What the task asks | Set down all of the data that follows, keeping every character.

Document structure recognition data

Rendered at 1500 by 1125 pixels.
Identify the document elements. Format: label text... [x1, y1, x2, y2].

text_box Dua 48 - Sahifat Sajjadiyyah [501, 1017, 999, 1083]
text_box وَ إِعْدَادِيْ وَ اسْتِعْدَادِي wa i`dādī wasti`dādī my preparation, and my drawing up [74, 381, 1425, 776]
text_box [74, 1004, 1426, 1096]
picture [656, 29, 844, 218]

Your solution |
Rendered at 1500 by 1125 pixels.
Identify the document elements. Format: label text... [x1, y1, x2, y2].

text_box Dua 48 - Sahifat Sajjadiyyah [501, 1017, 999, 1083]
text_box وَ إِعْدَادِيْ وَ اسْتِعْدَادِي wa i`dādī wasti`dādī my preparation, and my drawing up [74, 381, 1425, 776]
text_box [74, 1004, 1426, 1096]
picture [656, 29, 844, 218]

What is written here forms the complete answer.